Als die Selektion noch per Fingerzeig funktionierte
Die Schweizer Chemie-Olympiade feiert ihren 30. Geburtstag. Maurice Cosandey freut das besonders, denn die Olympiade ist sein Kind. Eine kleine Geschichte der Chemie-Olympiade in 5 Etappen.
Maurice Cosandey im Labor an der EPF Lausanne. Bild: Mirjam Sager, Wissenschafts-Olympiade
26. April 2017
EPF Lausanne, Chemielabor:
Kisten mit Reagenzgläsern stapeln sich, Notizen und Fläschchen bedecken den Tisch. Chemie ist das, was Maurice Cosandey seit 60 Jahren bewegt. Er hat als Professor an der EPFL und als Lehrer am Gymnasium gearbeitet. Heute ist der 80-Jährige pensioniert. Vor 30 Jahren beginnt für ihn das Abenteuer Chemie-Olympiade.
6.-15. Juli 1986
Leiden, Holland, 18. Internationale Chemie-Olympiade:
Cosandey reist als erster Schweizer an eine internationale Olympiade. Mitten im Kalten Krieg entstehen in Osteuropa in den 50er und 60er Jahren die Wissenschafts-Olympiaden. Die Organisatoren laden die Schweiz früh zu den Wettbewerben ein. Doch erst 1986 erhalten die Chemielehrer den offiziellen Einladungsbrief – vorher ist dieser in Bundesbern untergegangen. Cosandey ist der Einzige, der Interesse zeigt. Er reist nach Holland, kehrt begeistert zurück und will das erste Schweizer Team gründen. Doch wie? Selektionen in 26 Kantonen? Viel zu kompliziert, meinen die Lehrpersonen.
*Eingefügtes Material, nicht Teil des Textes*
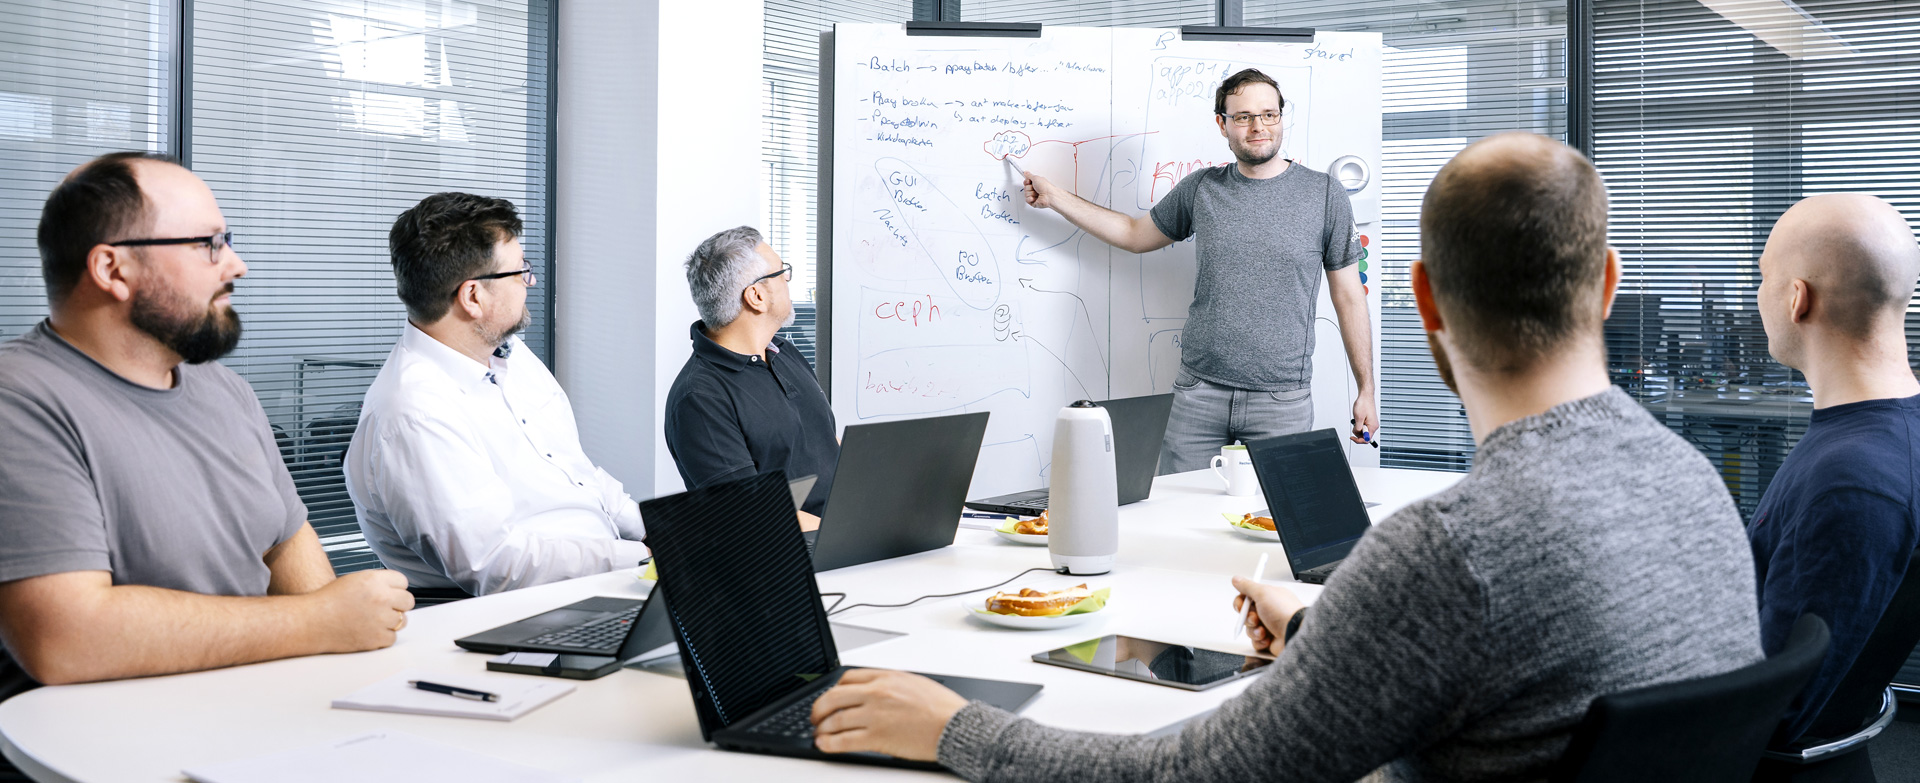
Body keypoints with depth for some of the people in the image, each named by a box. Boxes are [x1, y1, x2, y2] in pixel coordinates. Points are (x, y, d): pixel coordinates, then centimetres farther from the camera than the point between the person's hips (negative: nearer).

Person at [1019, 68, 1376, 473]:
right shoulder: (1200, 189, 7)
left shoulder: (1325, 195, 1)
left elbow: (1349, 297, 4)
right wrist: (1054, 196, 20)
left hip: (1282, 399, -2)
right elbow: (1135, 235, 22)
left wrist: (1366, 391, 2)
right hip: (1199, 392, 2)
Man einigt sich auf ein Team aus der Romandie. Irgendwie kann sich aber auch dort niemand für die Idee begeistern. Cosandey schreitet zur Tat. Er geht in sein Klassenzimmer und zeigt auf seine vier besten Schüler: „Du, du, du und du, ihr seid jetzt die offizielle Schweizer Chemie-Delegation für die nächste Internationale Chemie-Olympiade IChO.“ Das Staunen war gross. Cosandey musste den Schülern erklären, was es mit der IChO auf sich hat.
6.-15. Juli 1987
Veszprém, Ungarn, 19. Internationale Chemie-Olympiade:
Die Schweiz belegt die letzten Plätze. Kein Wunder, meint Cosandey. Denn wer gut sein will, der muss viel üben und dafür hätten sie eben keine Zeit gehabt. Überhaupt schneiden die osteuropäischen Länder besser ab. Ein kleiner Erfolg für sie in einer Zeit, die immer noch vom Ost-West-Denken geprägt ist. Mit den Jahren verbessern sich die Resultate der Schweiz. 1992 und 1996 gewinnen zwei Schweizer Jugendliche eine Goldmedaille.
Cosandey lernt Menschen kennen, die er niemals vergisst. 1986 trifft er einen polnischen Chemiker – ein politischer Aktivist, den man gerade erst aus dem Gefängnis entliess. Dies, weil das polnische IChO-Team ohne ihn sehr schlecht abschnitt. 1986 begleitet er das Team wieder, es holt Gold. Der Gewinn für alle: 1 Tag mehr Ferien im Westen. Die Olympiaden, das war eben auch eine politische Angelegenheit. Stolz ist Maurice Cosanday auf seine litauische Ehren-Schärpe: „An einer Tagung überzeugte ich einen litauischen Chemiker, auch an der IChO mitzumachen.“ Dieser stellt ein Team zusammen. 1990, just als sich Litauen von der Sowjetunion unabhängig macht, nimmt das Team an der IChO teil. Zwei Jahre später wird der Chemiker Bildungsminister von Litauen – „auch ein bisschen wegen mir“, schmunzelt Maurice Cosandey.